Non-Resolvable Keys (resolvable: false)

A subgraph sometimes needs to return a reference to an entity it does not resolve. For example, a ticketing subgraph stores which event a ticket belongs to, but the event’s details (name, date, venue) live in a separate scheduling subgraph. Setting resolvable: false tells the router to never send entity resolution requests to this subgraph for the Event type:
# ticketing subgraph
type Event @key(fields: "id", resolvable: false) {
  id: ID!
}

type Ticket @key(fields: "id") {
  id: ID!
  event: Event!
  seatNumber: String!
  attendeeName: String!
}
The subgraph can return Event references (e.g. Ticket.event), but the router will resolve Event fields through subgraphs that declare a resolvable key for it. If you need to use the id field in @requires or @provides within this subgraph, mark it as @external.
In Federation v1, each entity had a single “origin” subgraph (the type definition). All other subgraphs used type extensions and had to mark key fields as @external. Federation v2 removed the origin concept entirely. Entities can now be defined as regular types across multiple subgraphs, and key fields are implicitly shareable. See Understanding Federation Versions for more details.

Keys on Interfaces

Applying @key to an interface creates an entity interface, allowing a subgraph to contribute fields to every object type that implements the interface across subgraphs.

Rules

  • The subgraph that defines the entity interface must also define every entity type that implements it.
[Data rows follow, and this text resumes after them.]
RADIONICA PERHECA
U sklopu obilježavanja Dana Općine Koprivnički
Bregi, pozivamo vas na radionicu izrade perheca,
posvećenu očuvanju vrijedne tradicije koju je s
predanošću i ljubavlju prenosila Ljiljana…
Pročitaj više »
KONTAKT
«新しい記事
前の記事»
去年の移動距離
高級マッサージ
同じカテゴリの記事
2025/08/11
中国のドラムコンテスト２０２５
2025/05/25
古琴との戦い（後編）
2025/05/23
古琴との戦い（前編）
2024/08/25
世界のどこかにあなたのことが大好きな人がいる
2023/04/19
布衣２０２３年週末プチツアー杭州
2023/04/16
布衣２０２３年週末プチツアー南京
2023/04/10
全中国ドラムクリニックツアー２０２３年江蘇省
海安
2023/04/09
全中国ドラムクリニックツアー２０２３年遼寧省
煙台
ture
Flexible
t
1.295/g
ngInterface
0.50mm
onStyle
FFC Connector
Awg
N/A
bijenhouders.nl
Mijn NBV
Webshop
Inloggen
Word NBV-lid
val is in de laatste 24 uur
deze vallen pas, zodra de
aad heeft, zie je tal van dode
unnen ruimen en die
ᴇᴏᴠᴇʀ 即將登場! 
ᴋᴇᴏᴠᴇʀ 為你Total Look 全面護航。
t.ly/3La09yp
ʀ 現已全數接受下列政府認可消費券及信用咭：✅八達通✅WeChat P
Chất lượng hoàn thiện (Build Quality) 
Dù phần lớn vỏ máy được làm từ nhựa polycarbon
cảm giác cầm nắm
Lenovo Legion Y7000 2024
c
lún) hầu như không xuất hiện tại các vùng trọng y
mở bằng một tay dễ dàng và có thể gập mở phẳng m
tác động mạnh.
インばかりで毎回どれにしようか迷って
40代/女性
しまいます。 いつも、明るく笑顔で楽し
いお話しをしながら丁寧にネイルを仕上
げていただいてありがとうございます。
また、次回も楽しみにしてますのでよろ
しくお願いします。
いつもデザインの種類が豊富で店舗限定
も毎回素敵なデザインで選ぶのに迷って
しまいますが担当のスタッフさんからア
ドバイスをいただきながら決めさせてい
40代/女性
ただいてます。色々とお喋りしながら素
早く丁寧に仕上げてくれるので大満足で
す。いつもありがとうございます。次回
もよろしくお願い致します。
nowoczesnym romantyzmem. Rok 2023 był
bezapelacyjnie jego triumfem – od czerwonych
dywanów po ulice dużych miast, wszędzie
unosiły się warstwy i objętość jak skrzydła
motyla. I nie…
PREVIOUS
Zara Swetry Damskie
Other subgraphs may also define these entities.
  • Every implementing entity must include all @key directives from the interface. Additional keys are permitted but generally discouraged (see Multiple Keys).
  • Key field values must be unique across all implementing types. No instance of Concert can have the same key value as any instance of Workshop.
  • The interface must have at least one @key directive.
# scheduling subgraph
interface ScheduledItem @key(fields: "id") {
  id: ID!
  startsAt: String!
}

# Both implementing types repeat @key(fields: "id") from the interface.
type Concert implements ScheduledItem @key(fields: "id") {
  id: ID!
  startsAt: String!
}

type Workshop implements ScheduledItem @key(fields: "id") {
  id: ID!
  startsAt: String!
}

See Also

@external declares that a field is not independently resolvable by the current subgraph, making it available for use in @requires or @provides. @requires declares that an entity field depends on external fields that must be fetched from another subgraph first. @provides declares that a subgraph can resolve certain external entity fields at a specific query path.